The best actress race includes two former Oscar winners — Marion Cotillard for “Two Days, One Night” and Reese Witherspoon (“Wild”).

They will compete against Globes winner Julianne Moore (“Still Alice”), along with two British actresses — Felicity Jones (“The Theory of Everything”) and Rosamund Pike (“Gone Girl”).

The makers of both “Birdman” and “The Grand Budapest Hotel,” Alejandro Gonzalez Inarritu and Wes Anderson, are both in the race for best director along with Richard Linklater for “Boyhood,” Bennett Miller for “Foxcatcher” and Morten Tyldum for “The Imitation Game.” 

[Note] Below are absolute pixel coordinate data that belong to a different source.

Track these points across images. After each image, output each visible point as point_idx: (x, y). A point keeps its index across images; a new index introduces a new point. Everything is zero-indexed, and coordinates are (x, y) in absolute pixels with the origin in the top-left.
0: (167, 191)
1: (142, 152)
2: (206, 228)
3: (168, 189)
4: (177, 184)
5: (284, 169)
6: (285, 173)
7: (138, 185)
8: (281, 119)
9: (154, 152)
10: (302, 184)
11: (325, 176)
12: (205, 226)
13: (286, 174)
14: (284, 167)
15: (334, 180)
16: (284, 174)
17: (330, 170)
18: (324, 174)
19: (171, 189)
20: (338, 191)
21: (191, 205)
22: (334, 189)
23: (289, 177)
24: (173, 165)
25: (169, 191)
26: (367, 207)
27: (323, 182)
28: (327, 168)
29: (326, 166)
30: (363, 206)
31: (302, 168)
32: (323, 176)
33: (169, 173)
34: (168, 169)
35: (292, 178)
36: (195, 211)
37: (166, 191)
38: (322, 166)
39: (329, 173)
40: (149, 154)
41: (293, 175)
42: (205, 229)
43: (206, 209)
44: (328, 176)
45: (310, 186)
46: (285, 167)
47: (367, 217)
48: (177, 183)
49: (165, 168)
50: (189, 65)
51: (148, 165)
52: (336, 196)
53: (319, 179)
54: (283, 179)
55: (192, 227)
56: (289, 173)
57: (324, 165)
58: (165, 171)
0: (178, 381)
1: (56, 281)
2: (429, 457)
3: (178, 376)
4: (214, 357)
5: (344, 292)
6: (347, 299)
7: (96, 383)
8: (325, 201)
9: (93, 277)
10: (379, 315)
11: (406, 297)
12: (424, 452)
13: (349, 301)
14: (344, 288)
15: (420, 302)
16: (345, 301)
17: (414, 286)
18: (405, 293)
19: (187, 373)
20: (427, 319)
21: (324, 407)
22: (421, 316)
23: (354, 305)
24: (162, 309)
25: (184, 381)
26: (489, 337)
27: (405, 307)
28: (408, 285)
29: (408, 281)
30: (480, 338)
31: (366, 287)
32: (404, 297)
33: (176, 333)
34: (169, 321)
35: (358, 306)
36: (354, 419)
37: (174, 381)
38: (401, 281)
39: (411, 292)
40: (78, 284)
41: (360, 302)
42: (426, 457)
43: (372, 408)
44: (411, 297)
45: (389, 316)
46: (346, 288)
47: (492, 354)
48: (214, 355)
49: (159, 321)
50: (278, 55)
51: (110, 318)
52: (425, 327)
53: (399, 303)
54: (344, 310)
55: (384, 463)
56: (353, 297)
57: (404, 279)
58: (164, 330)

The Oscar nominees — chosen by the 6,000-plus members of the Academy of Motion Picture Arts and Sciences — were revealed in a pre-dawn ceremony in Beverly Hills.

Voting for the 87th Oscars starts on February 6 and closes on February 17. 

– Wide-open race –

This year’s crop of hotly-tipped movies is heavy on true stories: several of the films on the Oscars best picture shortlist were based on real-life events. 

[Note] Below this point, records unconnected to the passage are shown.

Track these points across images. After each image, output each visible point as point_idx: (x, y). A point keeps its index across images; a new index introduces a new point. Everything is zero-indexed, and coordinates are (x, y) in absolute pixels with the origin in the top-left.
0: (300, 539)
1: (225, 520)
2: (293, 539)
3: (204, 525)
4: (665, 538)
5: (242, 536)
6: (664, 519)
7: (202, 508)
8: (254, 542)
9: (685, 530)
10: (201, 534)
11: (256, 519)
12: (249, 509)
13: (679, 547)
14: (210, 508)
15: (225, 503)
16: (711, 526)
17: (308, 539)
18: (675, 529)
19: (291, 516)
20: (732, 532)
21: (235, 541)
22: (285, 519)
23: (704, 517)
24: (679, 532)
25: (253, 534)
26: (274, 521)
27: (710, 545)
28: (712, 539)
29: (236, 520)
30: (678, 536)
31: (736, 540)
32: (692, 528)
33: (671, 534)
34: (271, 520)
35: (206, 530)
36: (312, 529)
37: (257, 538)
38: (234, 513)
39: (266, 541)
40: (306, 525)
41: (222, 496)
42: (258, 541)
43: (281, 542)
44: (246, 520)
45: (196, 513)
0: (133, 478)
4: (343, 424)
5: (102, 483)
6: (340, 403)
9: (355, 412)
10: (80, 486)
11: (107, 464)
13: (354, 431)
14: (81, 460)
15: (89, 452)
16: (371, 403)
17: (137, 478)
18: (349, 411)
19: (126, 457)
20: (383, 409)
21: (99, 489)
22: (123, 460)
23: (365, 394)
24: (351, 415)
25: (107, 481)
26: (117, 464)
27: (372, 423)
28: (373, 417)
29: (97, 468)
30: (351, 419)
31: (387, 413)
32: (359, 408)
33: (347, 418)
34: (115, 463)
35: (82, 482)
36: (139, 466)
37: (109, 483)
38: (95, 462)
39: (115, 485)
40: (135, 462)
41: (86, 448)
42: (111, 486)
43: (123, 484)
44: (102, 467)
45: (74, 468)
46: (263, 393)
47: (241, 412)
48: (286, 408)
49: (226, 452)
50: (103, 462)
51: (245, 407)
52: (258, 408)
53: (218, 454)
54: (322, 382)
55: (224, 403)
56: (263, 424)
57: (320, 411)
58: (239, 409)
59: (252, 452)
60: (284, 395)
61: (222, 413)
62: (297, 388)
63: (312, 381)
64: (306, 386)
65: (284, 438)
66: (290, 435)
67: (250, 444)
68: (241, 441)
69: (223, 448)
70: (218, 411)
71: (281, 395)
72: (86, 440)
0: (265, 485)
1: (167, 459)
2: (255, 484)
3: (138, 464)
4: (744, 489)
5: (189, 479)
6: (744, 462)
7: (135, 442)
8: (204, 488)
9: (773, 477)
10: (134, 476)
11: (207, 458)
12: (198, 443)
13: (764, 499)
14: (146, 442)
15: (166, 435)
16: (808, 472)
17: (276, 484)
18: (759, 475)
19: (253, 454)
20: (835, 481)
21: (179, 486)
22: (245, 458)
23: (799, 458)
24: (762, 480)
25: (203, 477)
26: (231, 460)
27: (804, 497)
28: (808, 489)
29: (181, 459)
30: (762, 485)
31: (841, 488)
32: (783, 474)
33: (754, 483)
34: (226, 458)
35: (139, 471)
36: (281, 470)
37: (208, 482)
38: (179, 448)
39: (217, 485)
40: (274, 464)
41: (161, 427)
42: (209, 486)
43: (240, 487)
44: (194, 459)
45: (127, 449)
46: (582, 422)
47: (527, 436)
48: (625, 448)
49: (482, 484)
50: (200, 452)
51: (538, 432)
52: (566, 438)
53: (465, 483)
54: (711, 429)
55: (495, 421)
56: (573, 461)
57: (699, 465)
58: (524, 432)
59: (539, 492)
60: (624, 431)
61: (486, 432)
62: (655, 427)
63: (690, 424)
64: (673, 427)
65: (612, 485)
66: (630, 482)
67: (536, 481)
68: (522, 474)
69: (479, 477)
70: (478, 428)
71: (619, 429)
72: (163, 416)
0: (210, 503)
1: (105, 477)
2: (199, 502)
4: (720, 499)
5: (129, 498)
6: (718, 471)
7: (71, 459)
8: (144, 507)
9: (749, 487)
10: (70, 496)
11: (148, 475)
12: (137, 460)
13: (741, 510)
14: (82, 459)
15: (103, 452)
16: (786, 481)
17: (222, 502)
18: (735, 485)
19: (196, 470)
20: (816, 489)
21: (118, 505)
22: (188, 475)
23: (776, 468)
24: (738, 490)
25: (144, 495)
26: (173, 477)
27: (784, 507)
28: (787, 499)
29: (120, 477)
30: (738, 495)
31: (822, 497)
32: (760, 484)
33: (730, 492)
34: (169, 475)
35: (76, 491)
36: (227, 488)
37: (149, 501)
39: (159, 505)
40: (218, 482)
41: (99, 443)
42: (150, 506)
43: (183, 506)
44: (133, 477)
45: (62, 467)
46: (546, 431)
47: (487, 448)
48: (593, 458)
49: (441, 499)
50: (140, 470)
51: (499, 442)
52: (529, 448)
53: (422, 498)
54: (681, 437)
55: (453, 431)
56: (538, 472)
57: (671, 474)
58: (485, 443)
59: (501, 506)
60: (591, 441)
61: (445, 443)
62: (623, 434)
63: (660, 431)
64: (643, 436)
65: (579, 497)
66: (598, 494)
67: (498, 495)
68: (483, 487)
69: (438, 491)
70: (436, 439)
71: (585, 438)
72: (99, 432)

Among the historical figures depicted in those films are astrophysicist Hawking (“The Theory of Everything”), British mathematician Alan Turing (“The Imitation Game”) and Martin Luther King Jr. (“Selma”). 

The eagerly-awaited Oscars announcement came just four days after “Boyhood” emerged triumphant from the Golden Globes, winning best film and best director honors, along with a prize for best supporting actress Patricia Arquette, also an Oscar nominee. 

“Birdman” — about a washed-up film actor (Keaton) trying to revive his career on stage — and “The Theory of Everything,” about Hawking’s descent into disability, each took home two awards. 

The Globes — for which “Birdman” had led nominations with seven nods — produced a few surprises, which injected some drama into the race to the Oscars. 

“My first caution to Globes winners: don’t get over-confident,” said Variety awards editor Tim Gray, warning that the Globes are often a poor predictor of Oscars glory.

Possibly the biggest surprise of the Globes ceremony came when Anderson’s stylish crime caper “The Grand Budapest Hotel” took home the prize for best comedy/musical film over “Birdman.” 

“The ‘Grand Budapest’ triumph throws something of a curveball into the Oscar race,” wrote the Los Angeles Times.